We expect Reserve Bank of India (RBI) governor Raghuram Rajan to pause on 4 August on the back of a poor monsoon and the first interest rate hike by the US Federal Reserve that we see in September. At the same time, he will likely strike a dovish note to keep the door open for further rate cuts if inflation remains under control—as indeed we think it will. With rains over and US Fed action priced in, RBI should cut another 50 basis points in early 2016 to support growth atop the 75 basis points it already has.

We worry that southern and western India may slip into drought, although rains are still running at 95% of normal overall. This region grows oilseeds, pulses and raw cotton, whose prices can shoot up pretty quickly. Against this backdrop, the delay in rains poses a temporary inflation risk. A 5% increase in agflation will drive up inflation based on the Consumer Price Index (CPI) by 250 basis points and inflation based on the Wholsesale Price Index (WPI) by 175 basis points. At the same time, we think CPI inflation will fundamentally remain on course to RBI’s under-6% CPI inflation target, with the Fed tightening expectations keeping global commodity prices in check. Daily agricultural prices data suggests downside risks to our 4.3% July CPI inflation forecast.

A disappointing monsoon is indeed a misfortune as the stars seem to be otherwise aligning for further RBI rate cuts to support recovery. First, the government’s limited increases in minimum support prices restrain agflation. Second, oil prices are likely to settle down at $55 a barrel, with the Iran deal going through. This should contain imported inflation. Finally, Grexit is no longer a worry for now.

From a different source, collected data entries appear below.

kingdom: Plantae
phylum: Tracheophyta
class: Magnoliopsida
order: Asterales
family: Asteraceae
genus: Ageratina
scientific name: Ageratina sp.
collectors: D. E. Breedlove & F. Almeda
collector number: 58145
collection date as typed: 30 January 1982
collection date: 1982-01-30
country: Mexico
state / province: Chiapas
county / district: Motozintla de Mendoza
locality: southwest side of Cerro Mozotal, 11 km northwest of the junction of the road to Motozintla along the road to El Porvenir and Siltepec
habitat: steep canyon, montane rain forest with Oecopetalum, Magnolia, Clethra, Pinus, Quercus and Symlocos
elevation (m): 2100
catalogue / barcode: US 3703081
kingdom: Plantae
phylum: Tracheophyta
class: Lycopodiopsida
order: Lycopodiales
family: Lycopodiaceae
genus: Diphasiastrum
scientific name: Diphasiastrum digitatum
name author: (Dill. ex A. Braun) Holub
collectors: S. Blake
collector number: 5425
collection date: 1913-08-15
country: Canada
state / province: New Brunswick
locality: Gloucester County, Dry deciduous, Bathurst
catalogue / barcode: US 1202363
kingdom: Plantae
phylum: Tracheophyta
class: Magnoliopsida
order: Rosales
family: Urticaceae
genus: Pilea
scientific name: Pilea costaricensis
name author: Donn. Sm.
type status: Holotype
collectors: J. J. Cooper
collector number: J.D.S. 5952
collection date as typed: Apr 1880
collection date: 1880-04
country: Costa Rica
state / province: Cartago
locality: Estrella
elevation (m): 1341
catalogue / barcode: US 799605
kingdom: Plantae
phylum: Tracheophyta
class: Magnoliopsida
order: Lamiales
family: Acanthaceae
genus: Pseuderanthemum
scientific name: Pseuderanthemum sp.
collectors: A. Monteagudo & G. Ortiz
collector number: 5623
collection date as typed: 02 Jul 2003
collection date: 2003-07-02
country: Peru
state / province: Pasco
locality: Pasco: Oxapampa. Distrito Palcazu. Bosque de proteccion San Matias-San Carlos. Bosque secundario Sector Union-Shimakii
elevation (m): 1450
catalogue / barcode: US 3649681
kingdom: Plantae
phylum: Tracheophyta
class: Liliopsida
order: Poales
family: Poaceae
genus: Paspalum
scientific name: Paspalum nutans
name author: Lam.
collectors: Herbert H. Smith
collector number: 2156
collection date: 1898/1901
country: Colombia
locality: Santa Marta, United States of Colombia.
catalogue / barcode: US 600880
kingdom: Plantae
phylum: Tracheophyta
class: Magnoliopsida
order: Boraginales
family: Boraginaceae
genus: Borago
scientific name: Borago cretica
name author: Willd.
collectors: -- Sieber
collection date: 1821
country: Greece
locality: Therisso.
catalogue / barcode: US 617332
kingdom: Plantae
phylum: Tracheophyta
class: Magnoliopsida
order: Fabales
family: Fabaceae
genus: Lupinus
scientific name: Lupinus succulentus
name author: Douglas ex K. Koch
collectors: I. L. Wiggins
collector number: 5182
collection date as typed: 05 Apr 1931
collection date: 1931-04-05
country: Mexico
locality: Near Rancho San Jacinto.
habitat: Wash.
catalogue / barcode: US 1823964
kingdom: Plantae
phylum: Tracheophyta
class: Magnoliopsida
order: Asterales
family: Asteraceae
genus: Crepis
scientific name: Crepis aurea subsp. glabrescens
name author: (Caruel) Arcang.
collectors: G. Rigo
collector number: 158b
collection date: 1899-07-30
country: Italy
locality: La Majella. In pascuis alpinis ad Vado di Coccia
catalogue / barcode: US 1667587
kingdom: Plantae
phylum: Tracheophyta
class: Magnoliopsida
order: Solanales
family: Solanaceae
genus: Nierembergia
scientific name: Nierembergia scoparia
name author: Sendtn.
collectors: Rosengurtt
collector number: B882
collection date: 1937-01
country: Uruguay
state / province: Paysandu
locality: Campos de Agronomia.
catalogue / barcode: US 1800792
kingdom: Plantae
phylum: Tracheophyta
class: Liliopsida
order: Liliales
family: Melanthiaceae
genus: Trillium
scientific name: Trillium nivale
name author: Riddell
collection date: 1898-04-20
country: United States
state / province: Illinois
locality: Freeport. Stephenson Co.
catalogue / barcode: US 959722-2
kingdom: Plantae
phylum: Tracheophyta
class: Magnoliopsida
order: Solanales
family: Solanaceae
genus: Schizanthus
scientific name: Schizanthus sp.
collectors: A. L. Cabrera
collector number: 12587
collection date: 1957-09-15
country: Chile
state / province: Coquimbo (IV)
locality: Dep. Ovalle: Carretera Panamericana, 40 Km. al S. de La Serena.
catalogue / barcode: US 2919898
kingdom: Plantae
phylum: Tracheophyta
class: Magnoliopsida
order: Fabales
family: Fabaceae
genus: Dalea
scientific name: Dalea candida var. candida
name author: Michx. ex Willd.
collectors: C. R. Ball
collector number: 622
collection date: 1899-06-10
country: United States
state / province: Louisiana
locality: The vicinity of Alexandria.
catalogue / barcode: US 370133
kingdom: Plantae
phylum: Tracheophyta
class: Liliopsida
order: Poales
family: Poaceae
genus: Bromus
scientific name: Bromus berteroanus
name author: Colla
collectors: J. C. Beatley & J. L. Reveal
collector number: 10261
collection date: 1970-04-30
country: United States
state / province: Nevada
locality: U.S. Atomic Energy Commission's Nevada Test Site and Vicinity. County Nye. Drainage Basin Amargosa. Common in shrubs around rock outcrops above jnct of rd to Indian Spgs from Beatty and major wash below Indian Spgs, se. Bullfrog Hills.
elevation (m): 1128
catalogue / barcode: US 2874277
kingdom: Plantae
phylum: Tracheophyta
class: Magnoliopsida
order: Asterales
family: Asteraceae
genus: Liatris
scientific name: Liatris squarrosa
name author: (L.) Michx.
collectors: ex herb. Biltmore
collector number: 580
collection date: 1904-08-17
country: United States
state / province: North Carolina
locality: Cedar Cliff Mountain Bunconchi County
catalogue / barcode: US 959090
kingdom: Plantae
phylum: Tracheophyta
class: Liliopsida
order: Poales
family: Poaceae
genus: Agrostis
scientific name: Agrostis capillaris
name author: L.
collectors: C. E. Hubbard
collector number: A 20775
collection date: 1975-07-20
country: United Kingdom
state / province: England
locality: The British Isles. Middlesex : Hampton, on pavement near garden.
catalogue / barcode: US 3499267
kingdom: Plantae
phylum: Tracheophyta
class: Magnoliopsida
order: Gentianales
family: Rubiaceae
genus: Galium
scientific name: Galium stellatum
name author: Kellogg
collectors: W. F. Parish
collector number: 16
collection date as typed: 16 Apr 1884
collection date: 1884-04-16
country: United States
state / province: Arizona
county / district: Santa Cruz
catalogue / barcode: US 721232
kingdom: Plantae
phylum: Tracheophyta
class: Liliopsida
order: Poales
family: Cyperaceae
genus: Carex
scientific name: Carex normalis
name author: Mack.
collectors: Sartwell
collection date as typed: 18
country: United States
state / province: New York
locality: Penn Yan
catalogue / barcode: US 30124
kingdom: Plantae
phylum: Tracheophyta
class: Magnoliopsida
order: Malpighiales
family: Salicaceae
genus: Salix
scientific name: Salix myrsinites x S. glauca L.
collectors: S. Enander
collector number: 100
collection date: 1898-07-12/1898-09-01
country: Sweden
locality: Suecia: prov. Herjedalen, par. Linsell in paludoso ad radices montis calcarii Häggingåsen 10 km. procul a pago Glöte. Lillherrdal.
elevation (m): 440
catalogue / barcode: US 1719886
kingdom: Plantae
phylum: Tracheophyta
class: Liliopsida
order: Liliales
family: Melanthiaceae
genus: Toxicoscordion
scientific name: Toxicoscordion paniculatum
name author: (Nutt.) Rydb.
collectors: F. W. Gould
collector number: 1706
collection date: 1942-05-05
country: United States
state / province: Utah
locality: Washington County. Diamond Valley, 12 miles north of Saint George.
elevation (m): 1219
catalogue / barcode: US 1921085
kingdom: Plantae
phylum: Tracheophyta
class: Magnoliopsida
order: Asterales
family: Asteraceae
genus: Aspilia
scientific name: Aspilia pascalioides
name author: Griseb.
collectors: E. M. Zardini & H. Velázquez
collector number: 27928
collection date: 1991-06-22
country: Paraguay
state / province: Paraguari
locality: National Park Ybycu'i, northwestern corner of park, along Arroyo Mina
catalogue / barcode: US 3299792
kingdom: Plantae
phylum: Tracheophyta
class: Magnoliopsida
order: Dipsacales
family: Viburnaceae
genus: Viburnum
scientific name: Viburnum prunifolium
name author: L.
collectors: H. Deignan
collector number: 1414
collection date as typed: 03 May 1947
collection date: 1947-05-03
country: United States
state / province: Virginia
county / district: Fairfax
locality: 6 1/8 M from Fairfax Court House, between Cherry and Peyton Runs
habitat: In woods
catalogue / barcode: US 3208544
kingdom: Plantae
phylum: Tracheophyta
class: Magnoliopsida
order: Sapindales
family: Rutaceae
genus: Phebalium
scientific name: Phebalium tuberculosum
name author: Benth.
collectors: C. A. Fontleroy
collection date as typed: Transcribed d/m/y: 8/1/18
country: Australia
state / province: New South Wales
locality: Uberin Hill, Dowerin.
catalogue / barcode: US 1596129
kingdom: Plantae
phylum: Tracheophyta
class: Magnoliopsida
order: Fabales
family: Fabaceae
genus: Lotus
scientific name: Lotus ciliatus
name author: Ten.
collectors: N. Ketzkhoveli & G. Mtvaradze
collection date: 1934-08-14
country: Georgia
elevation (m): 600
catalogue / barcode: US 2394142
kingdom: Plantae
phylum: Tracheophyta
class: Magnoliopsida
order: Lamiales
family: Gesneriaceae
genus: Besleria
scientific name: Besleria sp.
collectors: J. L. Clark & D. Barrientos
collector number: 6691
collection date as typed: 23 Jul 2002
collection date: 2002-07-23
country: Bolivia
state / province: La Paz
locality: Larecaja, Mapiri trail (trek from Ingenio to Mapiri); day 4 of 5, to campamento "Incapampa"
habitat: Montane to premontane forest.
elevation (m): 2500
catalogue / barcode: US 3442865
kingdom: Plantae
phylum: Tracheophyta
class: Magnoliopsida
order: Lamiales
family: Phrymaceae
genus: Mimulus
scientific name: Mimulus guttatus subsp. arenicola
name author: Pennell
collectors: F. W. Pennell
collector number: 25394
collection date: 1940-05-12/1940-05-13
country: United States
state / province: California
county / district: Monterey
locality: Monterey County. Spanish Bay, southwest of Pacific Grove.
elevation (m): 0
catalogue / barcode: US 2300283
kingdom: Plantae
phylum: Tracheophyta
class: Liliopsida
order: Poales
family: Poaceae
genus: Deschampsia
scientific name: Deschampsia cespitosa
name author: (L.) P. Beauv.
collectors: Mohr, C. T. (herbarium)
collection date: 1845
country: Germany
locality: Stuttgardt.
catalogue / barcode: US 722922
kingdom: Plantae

That said, we do not expect the Narendra Modi government to use RBI to fight agflation, beyond a pause, from a rain shock. It will likely respond with supply-side measures like the previous National Democratic Alliance government did during the 2002 drought. In fact, former RBI governor Bimal Jalan cut cash reserve ratio and interest rates at that time to pave the way for the India growth story. Retailer margins (i.e., the difference between CPI and WPI agro prices) have come off in the past one year, testifying to better supply management.

We will look to the Federal Open Market Committee statement of 29 July for cues for the first Fed hike that we expect in September. There, however, is a strong possibility the Fed may remain non-committal, in line with its data-dependent monetary policy stance. In such a case, the market reaction will become critical for RBI’s own 4 August rate decision. Markets are currently pricing in a 40% chance of a September Fed hike. If the market sees the Fed as hawkish, RBI will have one more reason to pause on Tuesday. If it is dovish, there is a possibility that it may hike foreign portfolio investors’ government securities limit by about $5 billion.

We continue to expect governor Rajan—like governors Jalan and Y.V. Reddy before him—to recoup forex reserves to fight off contagion. After all, import cover stands at about nine months on March 2016 basis, which is not much higher than the eight months that is critical for rupee stability. Governor Rajan has reiterated that the rupee is close to fair value at current levels. We continue to expect RBI to buy at 60-62 a dollar, offer token resistance at 63-64 and sell, say, $15 billion to defend 65. It is true that there could be a knee-jerk sell-off of emerging markets before the first Fed hike. At the same time, we do not see a threat to the rupee relative value trade given the credibility that governor Rajan has built up by aggressively buying forex.

We think that further scope for RBI open market operations sales is limited unless portfolio inflows revive substantially. Although money market liquidity is seasonally easy, reserve money growth has skidded to 10% levels from a medium-term average of 14.3%. Not surprisingly, loan growth has also slipped below 10% from a medium-term average of 21%, limiting transmission of RBI rate cuts to lending rate cuts. While RBI has contracted forex forwards of some $27.8 billion with banks, it will not really be able to accept them as banks need day-to-day working nostro balance of $10-15 billion and RBI itself will have to provision for withdrawal of, say, $15 billion when the 2013 FCNR (foreign currency non-resident) deposit-cum-concessional swap scheme matures in end-2016.

This is second in a series of three articles ahead of RBI’s monetary policy review on 4 August.